→ Dataset records
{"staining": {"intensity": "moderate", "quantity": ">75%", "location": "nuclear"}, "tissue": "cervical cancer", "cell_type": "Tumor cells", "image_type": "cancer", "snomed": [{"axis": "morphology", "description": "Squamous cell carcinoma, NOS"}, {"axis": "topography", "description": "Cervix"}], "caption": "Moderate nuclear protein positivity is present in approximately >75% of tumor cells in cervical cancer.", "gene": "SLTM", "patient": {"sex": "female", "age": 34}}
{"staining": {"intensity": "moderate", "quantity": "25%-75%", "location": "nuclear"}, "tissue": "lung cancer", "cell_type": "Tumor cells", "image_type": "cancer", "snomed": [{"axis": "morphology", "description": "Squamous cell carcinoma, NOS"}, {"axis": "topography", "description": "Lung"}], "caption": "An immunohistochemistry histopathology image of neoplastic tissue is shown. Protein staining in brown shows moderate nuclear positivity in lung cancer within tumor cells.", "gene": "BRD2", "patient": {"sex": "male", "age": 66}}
...
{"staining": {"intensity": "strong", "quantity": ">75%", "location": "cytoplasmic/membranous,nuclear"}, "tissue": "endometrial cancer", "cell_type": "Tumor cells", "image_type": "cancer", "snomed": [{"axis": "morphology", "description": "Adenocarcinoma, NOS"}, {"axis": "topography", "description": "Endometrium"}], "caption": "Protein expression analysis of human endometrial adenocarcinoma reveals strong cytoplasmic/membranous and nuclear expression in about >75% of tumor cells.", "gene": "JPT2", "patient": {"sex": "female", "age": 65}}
...
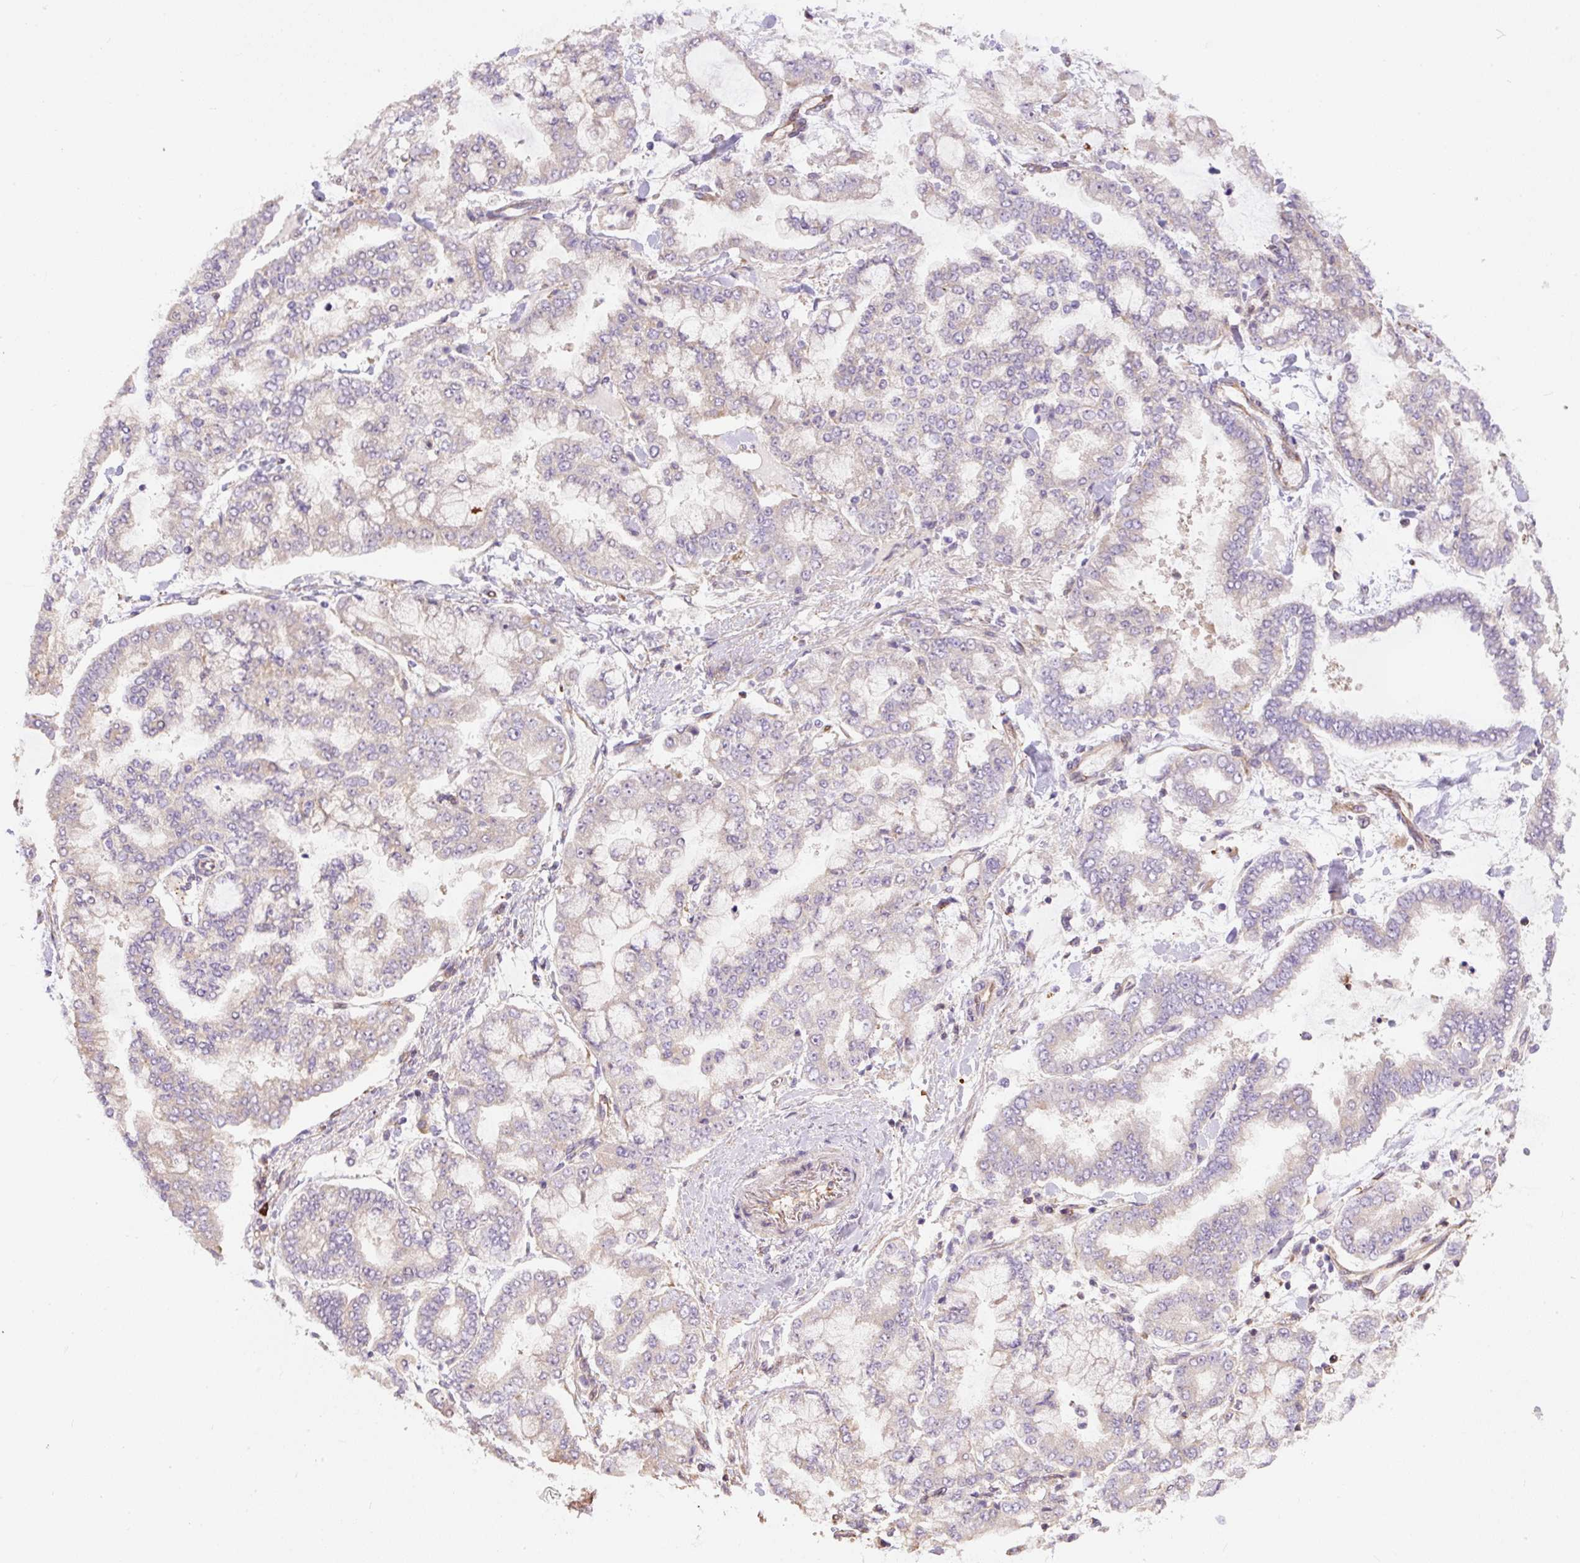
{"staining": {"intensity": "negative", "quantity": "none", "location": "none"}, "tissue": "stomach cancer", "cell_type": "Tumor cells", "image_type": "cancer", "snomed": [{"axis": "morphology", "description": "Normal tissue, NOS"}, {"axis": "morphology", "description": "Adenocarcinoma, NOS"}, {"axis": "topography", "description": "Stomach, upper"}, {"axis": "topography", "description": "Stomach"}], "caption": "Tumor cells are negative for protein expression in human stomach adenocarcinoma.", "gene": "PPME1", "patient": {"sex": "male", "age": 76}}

→ Assignment
Restate word for word the entries above, starting at the line with "nuclear protein positivity" and ending at the line with "immunohistochemistry histopathology image", inclusive, and no others.

→ Task solution
{"staining": {"intensity": "moderate", "quantity": ">75%", "location": "nuclear"}, "tissue": "cervical cancer", "cell_type": "Tumor cells", "image_type": "cancer", "snomed": [{"axis": "morphology", "description": "Squamous cell carcinoma, NOS"}, {"axis": "topography", "description": "Cervix"}], "caption": "Moderate nuclear protein positivity is present in approximately >75% of tumor cells in cervical cancer.", "gene": "SLTM", "patient": {"sex": "female", "age": 34}}
{"staining": {"intensity": "moderate", "quantity": "25%-75%", "location": "nuclear"}, "tissue": "lung cancer", "cell_type": "Tumor cells", "image_type": "cancer", "snomed": [{"axis": "morphology", "description": "Squamous cell carcinoma, NOS"}, {"axis": "topography", "description": "Lung"}], "caption": "An immunohistochemistry histopathology image of neoplastic tissue is shown. Protein staining in brown shows moderate nuclear positivity in lung cancer within tumor cells.", "gene": "BRD2", "patient": {"sex": "male", "age": 66}}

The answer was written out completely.